New Delhi: The Supreme Court today agreed to examine the validity of a newly enacted law which makes the practice of instant divorce through triple talaq among Muslims a punishable offense entailing imprisonment of up to three years.
A bench of Justices N V Ramana and Ajay Rastogi issued notice the Centre on a batch of petitions which has sought to declare The Muslim Women (Protection of Rights on Marriage) Act 2019 as ‘unconstitutional’ on grounds that it allegedly violates the provisions of the Constitution.
“We will examine this,” the bench told senior advocate Salman Khurshid, who was appearing for one of the petitioners.
Khurshid told the bench that there were many dimensions, including making the practice a punishable offense and jail term of up to three years, which was required to be examined by the top court.
It may be noted that the petition was filed on Thursday by Jamiat Ulama-I-Hind.
President Ram Nath Kovind had given assent to the Act which makes ‘talaq-e-biddat’ or any other similar form of talaq having the effect of instantaneous and irrevocable divorce pronounced by a Muslim husband void and illegal.
Earlier this month, ‘Samastha Kerala Jamiathul Ulema’, a religious organisation of Sunni Muslim scholars and clerics in Kerala, had also moved the apex court seeking to declare the newly enacted law as ‘unconstitutional’.
WHAT THE PLEA SAYS
“However, the impugned Act criminalises the act of pronouncement of talaq by a Muslim husband and makes it a cognizable offence, without appreciating that such pronouncement had already been declared unconstitutional and amounted to nullity in the eyes of law,” the plea filed by Jamiat Ulama-I-Hind said.
Referring to the provision of the Act which stipulates punishment of up to three years jail along with fine, the plea said it is an ‘ill-conceived provision which imposes excessive and disproportionate punishment.’
It claimed that ‘criminalising a mode of divorce in one particular religion while keeping the subject of marriage and divorce in other religions only within the purview of civil law, also leads to discrimination, which is not in conformity with the mandate of Article 15’.
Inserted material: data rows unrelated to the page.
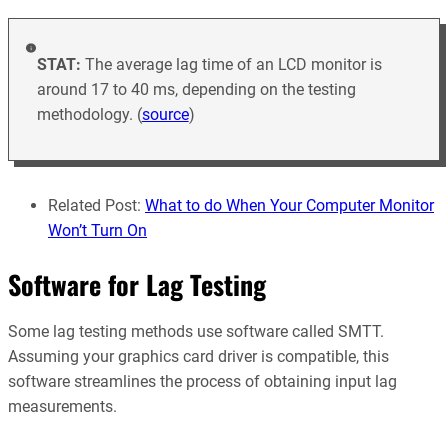
STAT:
The average lag time of an LCD monitor is
around 17 to 40 ms, depending on the testing
methodology. (
source
)
Related Post:
What to do When Your Computer Monitor
Won’t Turn On
Software for Lag Testing
Some lag testing methods use software called SMTT.
Assuming your graphics card driver is compatible, this
software streamlines the process of obtaining input lag
measurements.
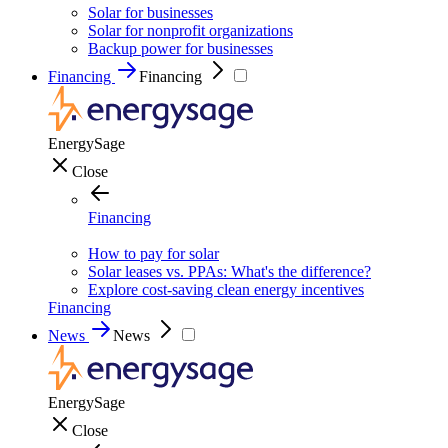
Solar for businesses
Solar for nonprofit organizations
Backup power for businesses
Financing
Financing
EnergySage
Close
Financing
How to pay for solar
Solar leases vs. PPAs: What's the difference?
Explore cost-saving clean energy incentives
Financing
News
News
EnergySage
Close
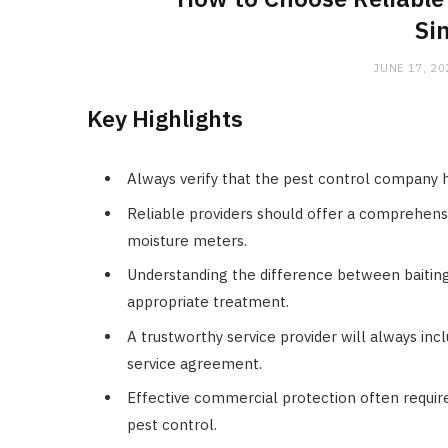
Si
JUNE 17, 20
Key Highlights
Always verify that the pest control company 
Reliable providers should offer a comprehensi
moisture meters.
Understanding the difference between baiting 
appropriate treatment.
A trustworthy service provider will always inc
service agreement.
Effective commercial protection often require
pest control.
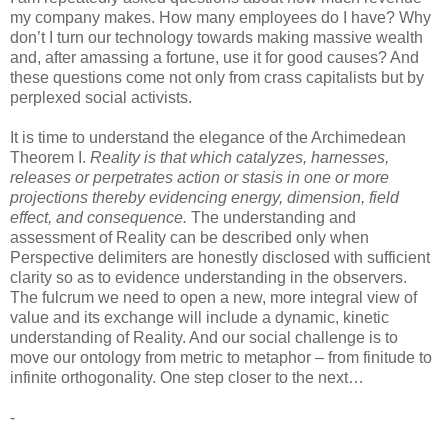
my company makes. How many employees do I have? Why
don’t I turn our technology towards making massive wealth
and, after amassing a fortune, use it for good causes? And
these questions come not only from crass capitalists but by
perplexed social activists.
It is time to understand the elegance of the Archimedean
Theorem I.
Reality is that which catalyzes, harnesses,
releases or perpetrates action or stasis in one or more
projections thereby evidencing energy, dimension, field
effect, and consequence.
The understanding and
assessment of Reality can be described only when
Perspective delimiters are honestly disclosed with sufficient
clarity so as to evidence understanding in the observers.
The fulcrum we need to open a new, more integral view of
value and its exchange will include a dynamic, kinetic
understanding of Reality. And our social challenge is to
move our ontology from metric to metaphor – from finitude to
infinite orthogonality. One step closer to the next…
-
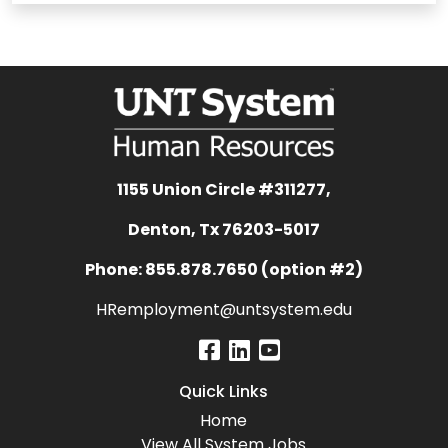
1155 Union Circle #311277,
Denton, Tx 76203-5017
Phone: 855.878.7650 (option #2)
HRemployment@untsystem.edu
Quick Links
Home
View All System Jobs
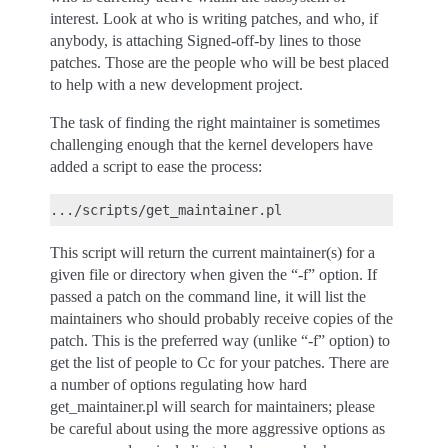
interest. Look at who is writing patches, and who, if
anybody, is attaching Signed-off-by lines to those
patches. Those are the people who will be best placed
to help with a new development project.
The task of finding the right maintainer is sometimes
challenging enough that the kernel developers have
added a script to ease the process:
This script will return the current maintainer(s) for a
given file or directory when given the “-f” option. If
passed a patch on the command line, it will list the
maintainers who should probably receive copies of the
patch. This is the preferred way (unlike “-f” option) to
get the list of people to Cc for your patches. There are
a number of options regulating how hard
get_maintainer.pl will search for maintainers; please
be careful about using the more aggressive options as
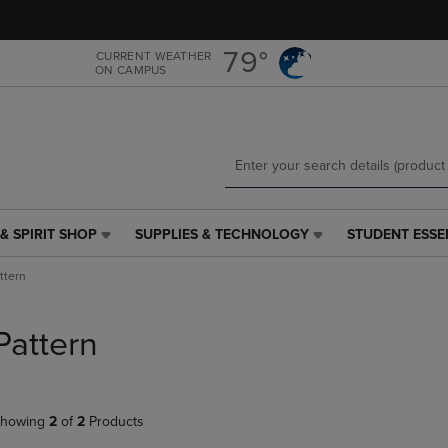
Skip
Skip
to
to
main
main
79°
CURRENT WEATHER
ON CAMPUS
content
navigation
menu
& SPIRIT SHOP
SUPPLIES & TECHNOLOGY
STUDENT ESSE
SUPPLIES
STUDENT
&
ESSENTIALS
ttern
TECHNOLOGY
LINK.
LINK.
PRESS
PRESS
ENTER
Pattern
ENTER
TO
TO
NAVIGATE
NAVIGATE
TO
E
TO
PAGE,
howing
2
of
2
Products
PAGE,
OR
OR
DOWN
Article 15 of the Constitution deals with prohibition of discrimination on grounds of religion, race, caste, sex or place of birth.
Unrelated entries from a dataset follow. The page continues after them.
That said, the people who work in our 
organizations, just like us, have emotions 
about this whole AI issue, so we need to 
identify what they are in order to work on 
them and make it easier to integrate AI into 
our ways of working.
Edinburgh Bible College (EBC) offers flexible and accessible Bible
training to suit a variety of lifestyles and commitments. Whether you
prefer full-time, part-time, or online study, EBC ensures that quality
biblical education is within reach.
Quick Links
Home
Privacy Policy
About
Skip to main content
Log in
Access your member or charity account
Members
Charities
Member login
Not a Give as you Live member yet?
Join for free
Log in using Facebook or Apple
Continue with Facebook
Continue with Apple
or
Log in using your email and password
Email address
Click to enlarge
The plea said that punishment prescribed under the Act ‘is not only disproportionate but extremely excessive and stringent’.
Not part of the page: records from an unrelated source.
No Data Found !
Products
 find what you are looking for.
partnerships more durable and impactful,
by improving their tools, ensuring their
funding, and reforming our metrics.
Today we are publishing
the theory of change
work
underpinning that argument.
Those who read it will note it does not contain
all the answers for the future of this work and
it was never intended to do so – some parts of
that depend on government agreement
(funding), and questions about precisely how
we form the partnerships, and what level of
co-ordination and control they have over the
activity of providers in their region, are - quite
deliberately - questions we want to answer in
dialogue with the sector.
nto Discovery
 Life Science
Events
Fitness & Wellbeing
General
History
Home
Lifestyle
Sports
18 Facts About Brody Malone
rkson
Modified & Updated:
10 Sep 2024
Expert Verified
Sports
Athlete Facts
Referring to other offences punishable under the Indian Penal Code (IPC), including rioting, bribery and causing death by negligence, the plea said that lesser punishment has been prescribed for many offences ‘which are far graver’.
It said that section 7 of The Muslim Women (Protection of Rights on Marriage) Act, 2019 makes the pronouncement of talaq, having the effect of instantaneous divorce, a cognisable and a non-bailable offence.
It said pronouncement of ‘triple talaq’ is considered invalid in several Islamic countries but no punishment has been prescribed for this.
The Act makes it illegal to pronounce talaq three times — spoken, written or through SMS or WhatsApp or any other electronic chat — in one sitting.
“Any pronouncement of talaq by a Muslim husband upon his wife, by words, either spoken or written or in electronic form or in any other manner whatsoever, shall be void and illegal,” the law says.